Drawing on a brilliant book by Berkeley’s Neil Gilbert, I recently (April 25) wrote about how family fragmentation adversely affects economic and social mobility.  But what about perpetual claims that mobility overall in the United States has declined precipitously?  This has become a staple charge by commentators and politicians on the left – especially if the latter are running for president.  Yet is it empirically true?  What does Gilbert’s 2017 book, Never Enough: Capitalism and the Progressive Spirit, say about the matter?  Here’s an extended excerpt (p. 111).

The passage begins with Gilbert citing “remarkable discrepancies in the research findings,” quoting economist Miles Corak, who has written about how the “range is so wide as to make international comparisons entirely questionable.”  Gilbert goes on:

This is no secret among scholars who carefully study the topic.  Summarizing the state of knowledge in 2013, Jantti and Jenkins testify that the evidence has ‘revealed few clear cut conclusions about whether mobility as been increasing over time or decreasing in particular and whether mobility is greater in one country rather than another.

“The certainty and imprecision,” Gilbert continues, “signified by an array of discrepant findings stand in stark contrast to the confidence expressed by the progressive media and some academics in claiming that the United States has an exceptionally low degree of economic mobility.  Contrary to these claims, the findings from the Harvard-Berkeley study in 2014 tell another story.”

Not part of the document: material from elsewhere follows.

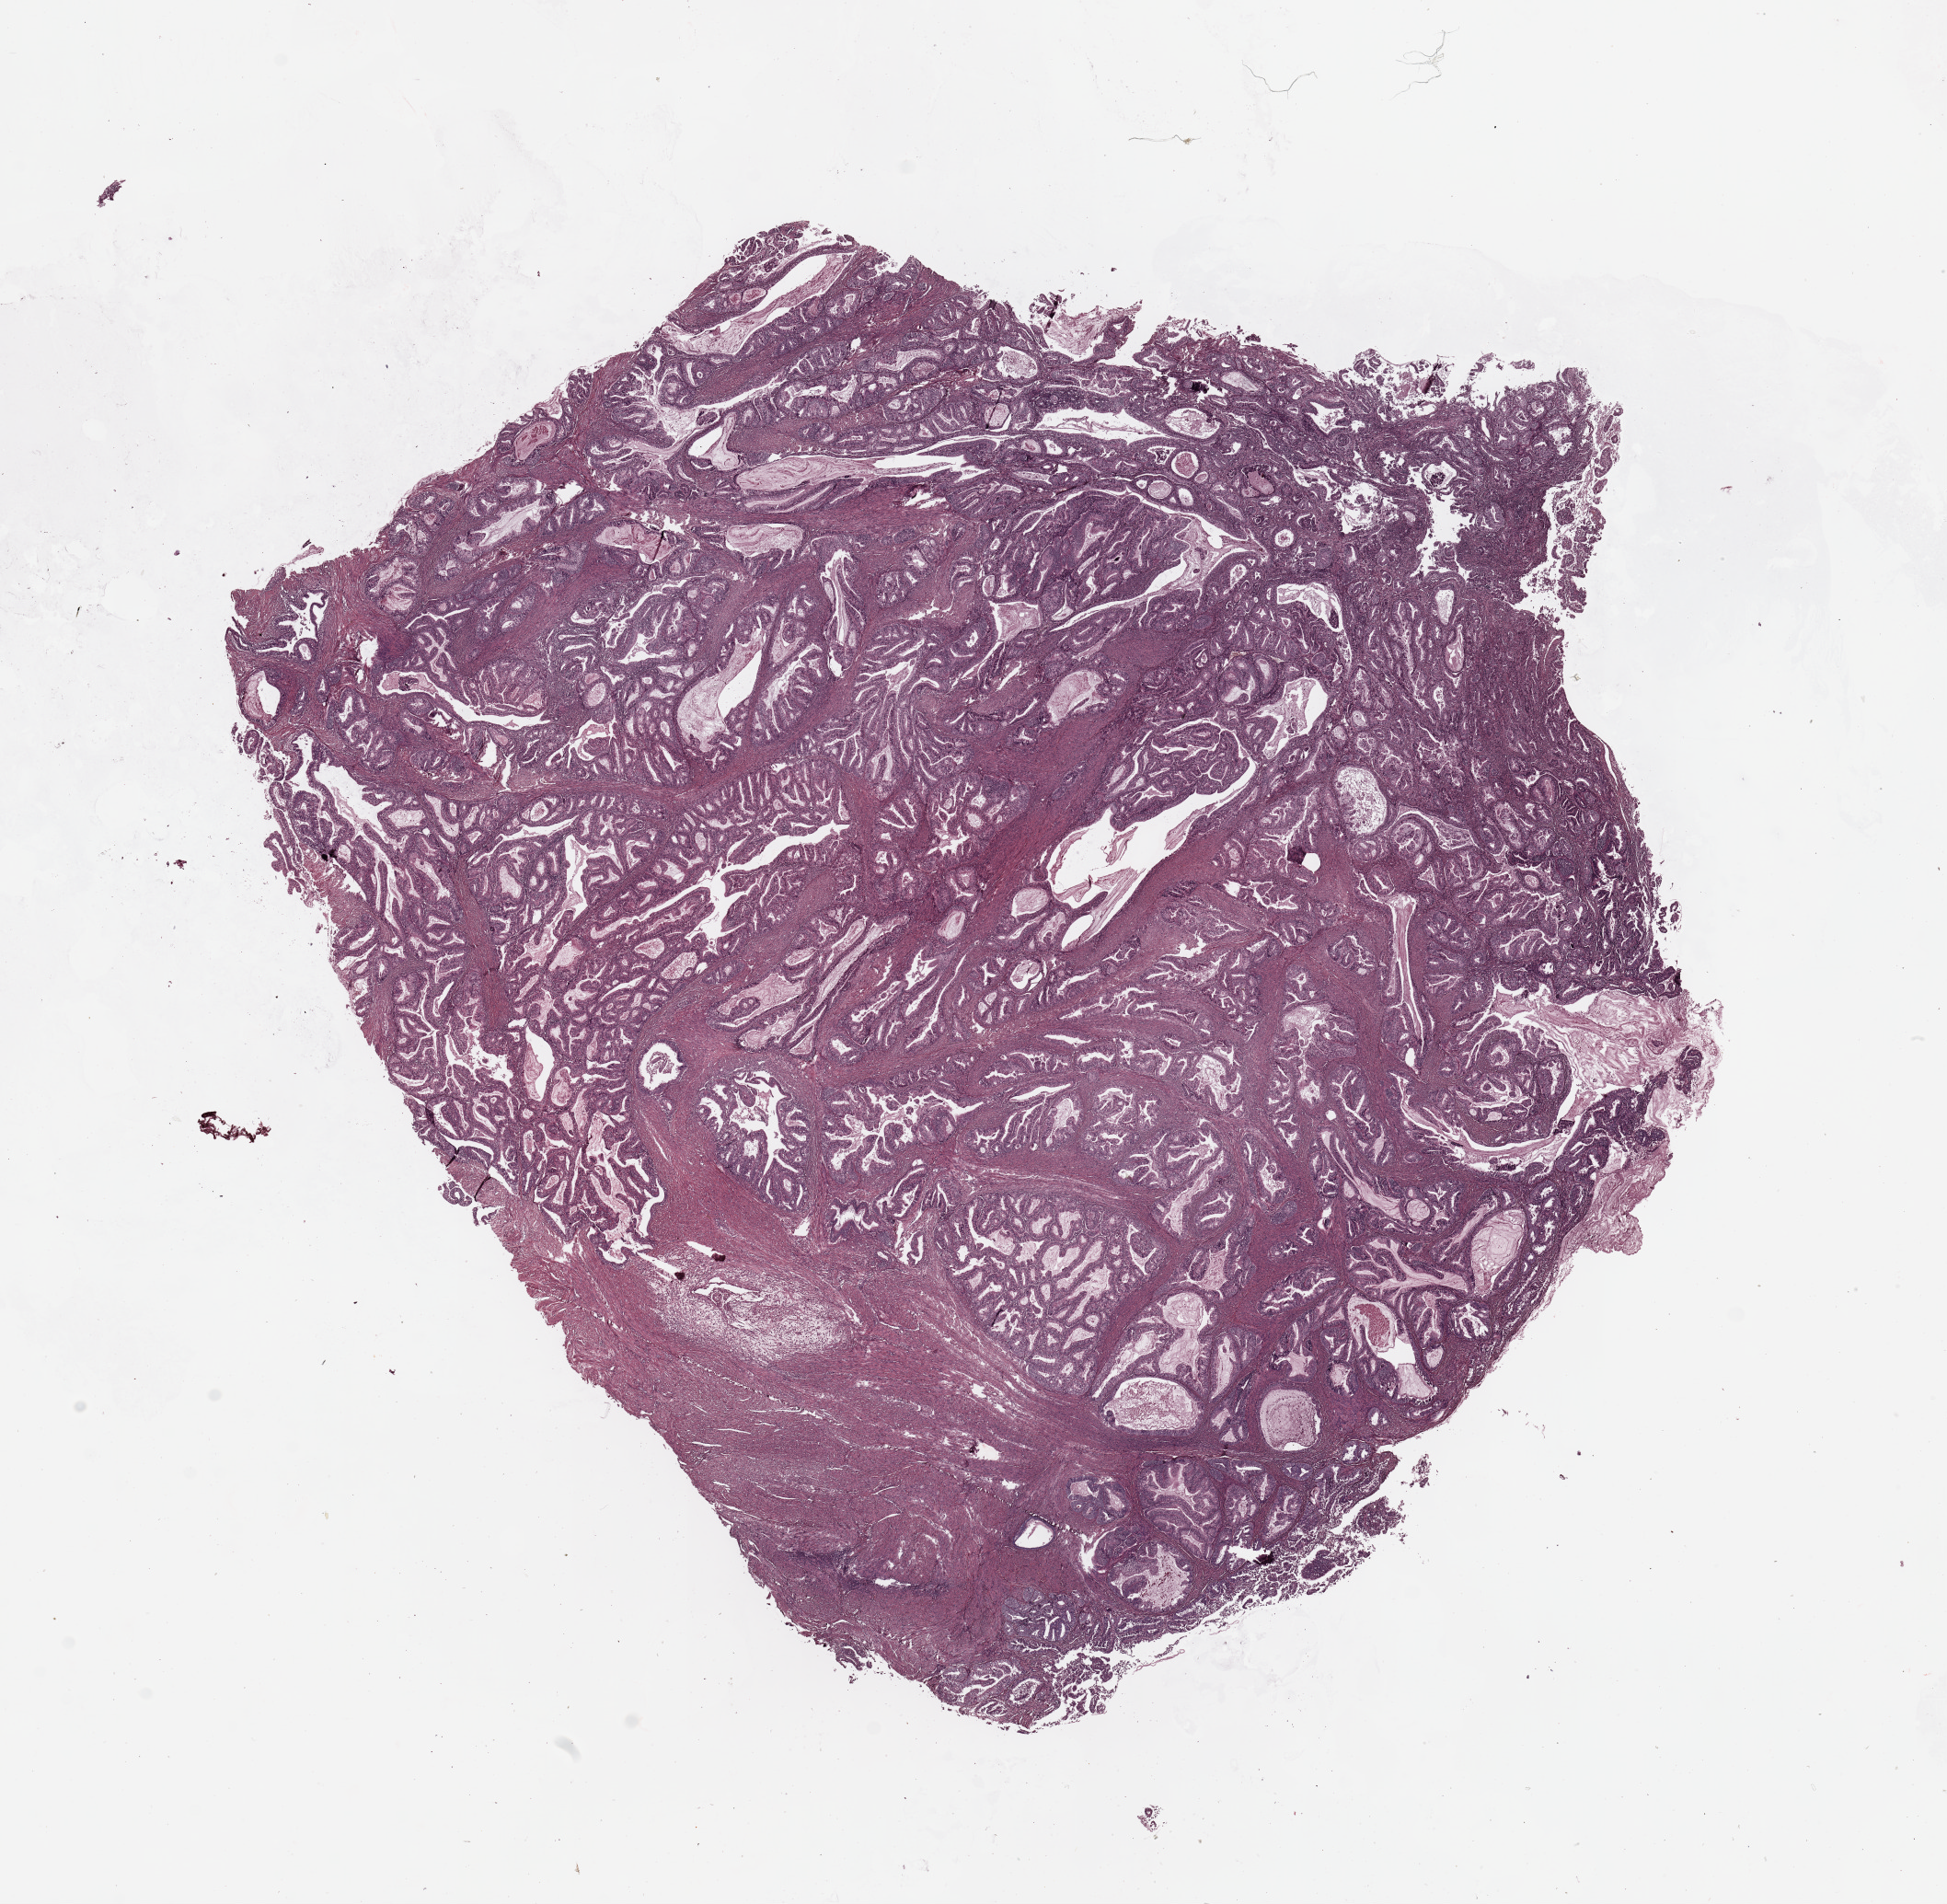
Whole-slide histology image, Hematoxylin and eosin (H&E) stained, whole scanned area (about 16.7 x 16.4 mm) shown as a low-resolution overview, tumour tissue sample, uterus. Female, 58 y/o. Histologic grade: G1 (well differentiated).
Histologic diagnosis: Endometrioid adenocarcinoma, NOS. AJCC pathologic stage: I.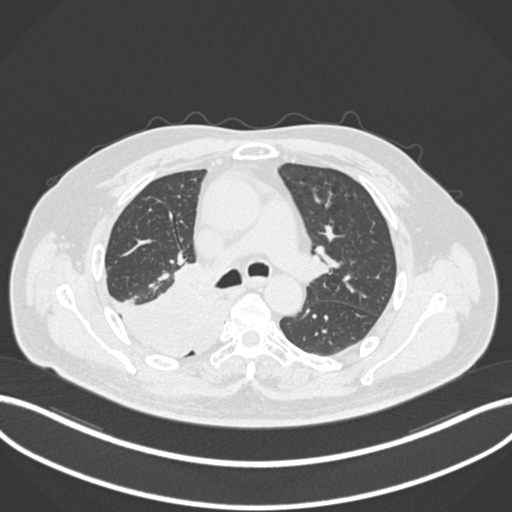
Chest CT, one axial slice. Position 128 of 218 along the scan axis. Lung window (W 1500 / L -600 HU). 512 × 512 image matrix. Patient: male, 68 years. From the clinical record (not read from this slice): clinical TNM (as recorded): T2a N0 M0.
Structures marked on this image (rectangle marked by the reading radiologist):
- lung tumour (recorded histology: adenocarcinoma): bounding box <108,265,227,359> (left, top, right, bottom; pixels)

According to that study, “the United States should have been placed smack in the middle of the mobility rates . . . just after the Scandinavian countries; compared to a larger sample of fourteen countries, the United States would rank fourth, again just behind Finland, Denmark, and Norway.  There is good reason to believe that this rigorous study of about 50 million children (emphasis supplied) over more than two decades offers the most precise estimate to dates of intergenerational mobility in the United States.”